Comparison against DSPs and FPGAs
When compared to a DSP, the advantage lies in parallelism. A radix-2 FFT that requires O(N logN) sequential steps on a DSP is spread spatially across Ubitium’s array, cutting execution time dramatically. When compared to an FPGA, Ubitium preserves the spatial execution model but adds efficiency at the word level, higher operating frequency, and CPU-like programmability. Engineers therefore avoid the high development overhead of FPGA design while achieving similar or better performance.

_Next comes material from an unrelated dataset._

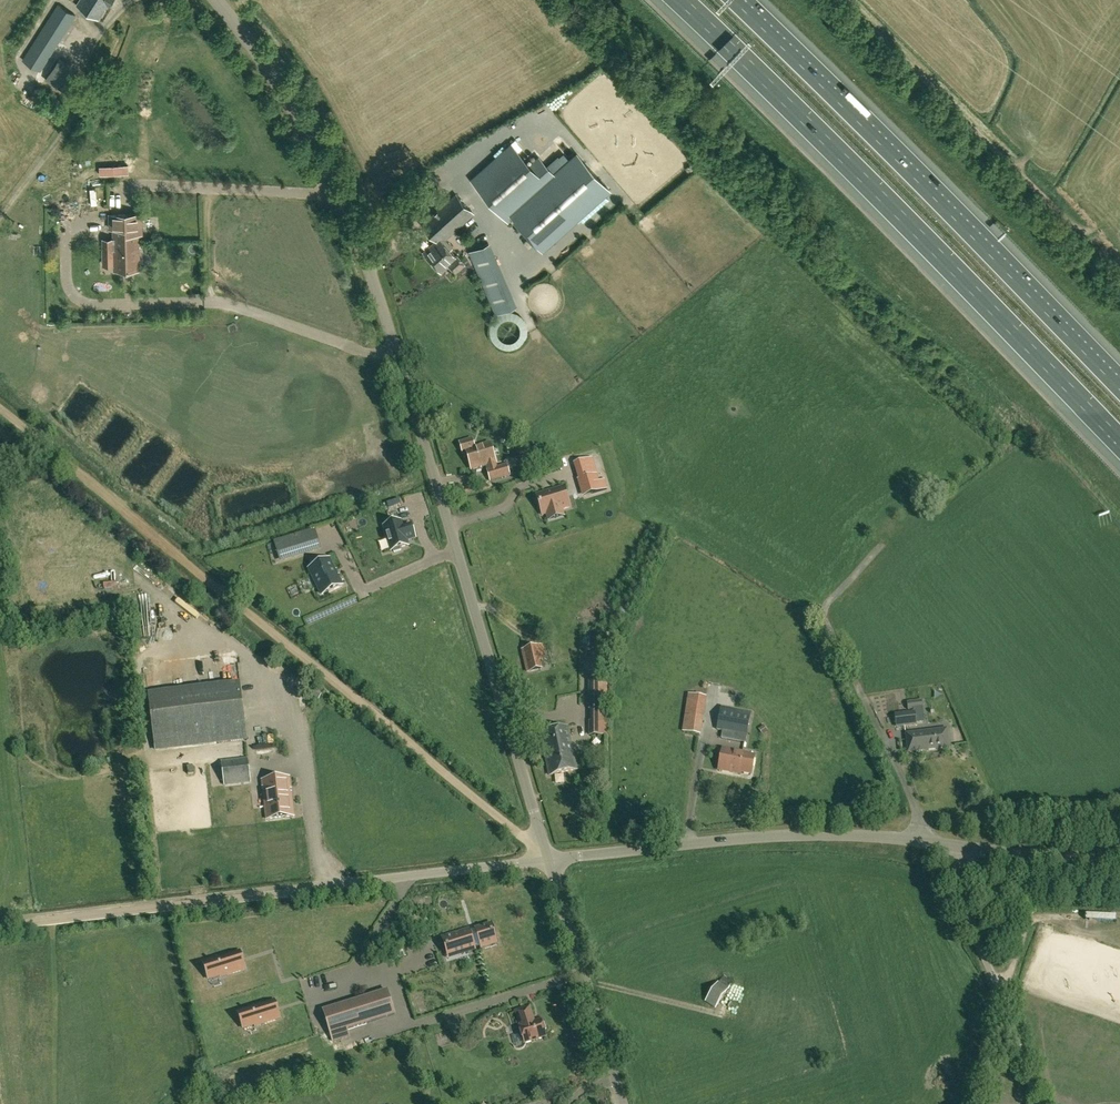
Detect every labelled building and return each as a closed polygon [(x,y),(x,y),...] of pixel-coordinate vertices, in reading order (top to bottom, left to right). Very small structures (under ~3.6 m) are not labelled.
[(76,5),(98,19),(108,4),(110,6),(113,0),(79,0),(76,5)] [(23,60),(41,71),(76,15),(58,4),(23,60)] [(49,80),(67,88),(75,70),(57,62),(49,80)] [(570,87),(555,105),(563,112),(578,94),(570,87)] [(577,154),(554,175),(539,158),(530,166),(511,145),(472,180),(508,220),(513,216),(543,250),(609,190),(577,154)] [(935,180),(940,176),(919,153),(914,158),(935,180)] [(474,213),(456,193),(422,224),(439,242),(433,247),(431,244),(423,252),(441,272),(449,265),(456,272),(465,264),(457,254),(456,255),(450,249),(453,247),(445,239),(474,213)] [(142,214),(109,215),(110,228),(113,228),(113,239),(103,239),(103,249),(114,249),(114,270),(140,269),(139,233),(143,233),(142,214)] [(488,243),(470,251),(480,274),(497,265),(488,243)] [(1098,260),(1107,252),(1102,244),(1092,252),(1098,260)] [(497,265),(480,274),(494,307),(512,299),(497,265)] [(564,272),(555,275),(558,283),(567,280),(564,272)] [(472,439),(460,443),(463,453),(467,452),(472,468),(490,463),(492,469),(488,471),(491,480),(510,474),(507,465),(497,468),(495,461),(496,461),(490,443),(475,448),(472,439)] [(521,466),(527,464),(525,455),(519,457),(521,466)] [(598,474),(582,479),(584,487),(591,485),(593,494),(608,489),(605,480),(600,482),(598,474)] [(564,491),(538,498),(544,516),(569,509),(564,491)] [(401,522),(384,527),(391,551),(393,550),(394,553),(401,551),(400,548),(408,546),(406,541),(415,538),(411,524),(402,527),(401,522)] [(319,542),(315,529),(273,541),(277,555),(319,542)] [(330,558),(308,569),(321,597),(344,586),(330,558)] [(152,566),(148,575),(159,580),(163,571),(152,566)] [(173,579),(165,586),(177,598),(184,591),(173,579)] [(75,591),(76,598),(87,595),(86,589),(75,591)] [(140,596),(139,589),(111,593),(111,599),(140,596)] [(123,600),(124,606),(140,604),(140,598),(123,600)] [(142,648),(150,648),(150,640),(142,640),(142,648)] [(523,650),(528,672),(541,669),(539,661),(546,659),(543,646),(523,650)] [(236,662),(229,664),(226,655),(220,657),(226,676),(239,672),(236,662)] [(605,735),(605,672),(591,672),(591,735),(605,735)] [(318,699),(323,693),(312,684),(306,691),(318,699)] [(155,749),(247,738),(241,687),(149,698),(155,749)] [(689,695),(686,713),(703,716),(706,697),(689,695)] [(922,700),(907,702),(908,710),(923,708),(922,700)] [(717,729),(747,735),(751,712),(722,707),(717,729)] [(895,714),(897,726),(916,724),(915,712),(895,714)] [(567,726),(541,732),(550,775),(577,770),(567,726)] [(948,747),(946,729),(907,734),(909,751),(948,747)] [(733,773),(733,771),(751,774),(752,769),(755,770),(756,763),(753,763),(755,756),(744,754),(744,753),(723,749),(719,770),(733,773)] [(250,782),(248,758),(222,761),(225,785),(250,782)] [(265,794),(253,795),(255,807),(266,806),(267,819),(294,816),(289,777),(263,780),(265,794)] [(168,790),(157,791),(160,818),(166,817),(164,805),(169,804),(168,790)] [(474,924),(446,933),(453,956),(481,947),(481,946),(485,944),(486,945),(503,940),(497,920),(479,925),(480,926),(475,927),(474,924)] [(223,973),(249,966),(243,947),(207,958),(212,971),(222,968),(223,973)] [(728,989),(727,988),(719,982),(705,1002),(715,1008),(728,989)] [(340,1032),(395,1015),(387,990),(323,1010),(333,1042),(342,1039),(340,1032)] [(277,1018),(272,1000),(235,1010),(239,1024),(250,1021),(252,1026),(277,1018)] [(520,1027),(524,1042),(546,1036),(541,1020),(533,1022),(532,1019),(533,1019),(530,1007),(516,1011),(521,1026),(520,1027)]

Seamless Integration with AI
Signal processing does not exist in isolation. Modern radar and audio systems increasingly combine FFT-based pipelines with AI algorithms for detection, classification, or enhancement. Conventional heterogeneous platforms force data to shuttle between DSPs, CPUs, and GPUs, adding both latency and complexity. Ubitium avoids this bottleneck. The same compute fabric that executes FFT kernels can seamlessly run neural networks and other AI workloads without moving data across processor boundaries. This unified architecture eliminates transfers, reduces end-to-end latency, and simplifies software design, making it practical to fuse deterministic signal processing with adaptive AI in a single device.
The Takeaway
Ubitium provides a new way for engineers who need both high performance and real-time guarantees. It delivers more throughput and lower latency than DSPs by executing FFTs in parallel, and it achieves greater efficiency and flexibility than FPGAs by operating at the word level, clocking faster, and eliminating the need for HDL-based design. At the same time, it is as easy to program as a conventional microprocessor, allowing developers to compile FFT kernels and run them directly. Crucially, the same compute fabric that accelerates FFTs can also execute AI algorithms without moving data between heterogeneous cores. By unifying deterministic signal processing and adaptive AI in a single architecture, Ubitium reduces system complexity, shortens development cycles, and enables next-generation radar and audio systems to meet higher performance targets.